Items from a data source:
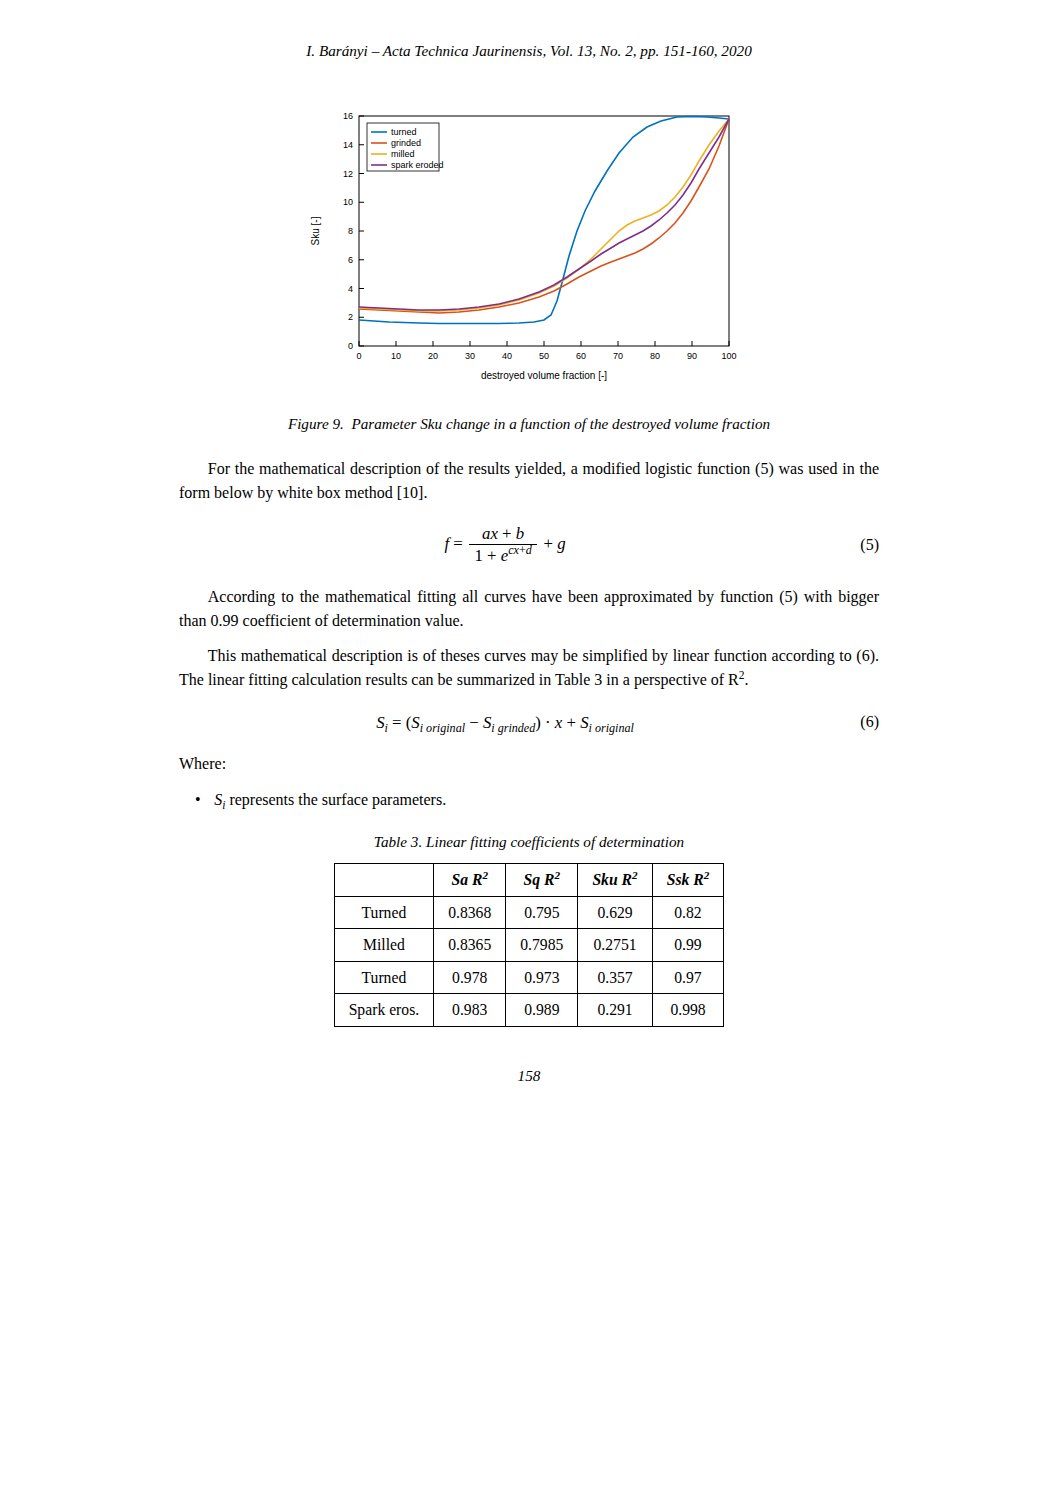I. Barányi – Acta Technica Jaurinensis, Vol. 13, No. 2, pp. 151-160, 2020
0 2 4 6 8 10 12 14 16 0 10 20 30 40 50 60 70 80 90 100 Sku [-] destroyed volume fraction [-] turned grinded milled spark eroded
Figure 9. Parameter Sku change in a function of the destroyed volume fraction
For the mathematical description of the results yielded, a modified logistic function (5) was used in the form below by white box method [10].
f = ax + b 1 + ecx+d + g
(5)
According to the mathematical fitting all curves have been approximated by function (5) with bigger than 0.99 coefficient of determination value.
This mathematical description is of theses curves may be simplified by linear function according to (6). The linear fitting calculation results can be summarized in Table 3 in a perspective of R2.
Si = (Si original − Si grinded) · x + Si original
(6)
Where:
Si represents the surface parameters.
Table 3. Linear fitting coefficients of determination
| | Sa R 2 | Sq R 2 | Sku R 2 | Ssk R 2 |
| --- | --- | --- | --- | --- |
| Turned | 0.8368 | 0.795 | 0.629 | 0.82 |
| Milled | 0.8365 | 0.7985 | 0.2751 | 0.99 |
| Turned | 0.978 | 0.973 | 0.357 | 0.97 |
| Spark eros. | 0.983 | 0.989 | 0.291 | 0.998 |
158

* [Directions]: Repeat word for word each line from the one with "According to the" to the end of the records above, inclusive.

* [Exercise response]:
According to the mathematical fitting all curves have been approximated by function (5) with bigger than 0.99 coefficient of determination value.
This mathematical description is of theses curves may be simplified by linear function according to (6). The linear fitting calculation results can be summarized in Table 3 in a perspective of R2.
Si = (Si original − Si grinded) · x + Si original
(6)
Where:
Si represents the surface parameters.
Table 3. Linear fitting coefficients of determination
| | Sa R 2 | Sq R 2 | Sku R 2 | Ssk R 2 |
| --- | --- | --- | --- | --- |
| Turned | 0.8368 | 0.795 | 0.629 | 0.82 |
| Milled | 0.8365 | 0.7985 | 0.2751 | 0.99 |
| Turned | 0.978 | 0.973 | 0.357 | 0.97 |
| Spark eros. | 0.983 | 0.989 | 0.291 | 0.998 |
158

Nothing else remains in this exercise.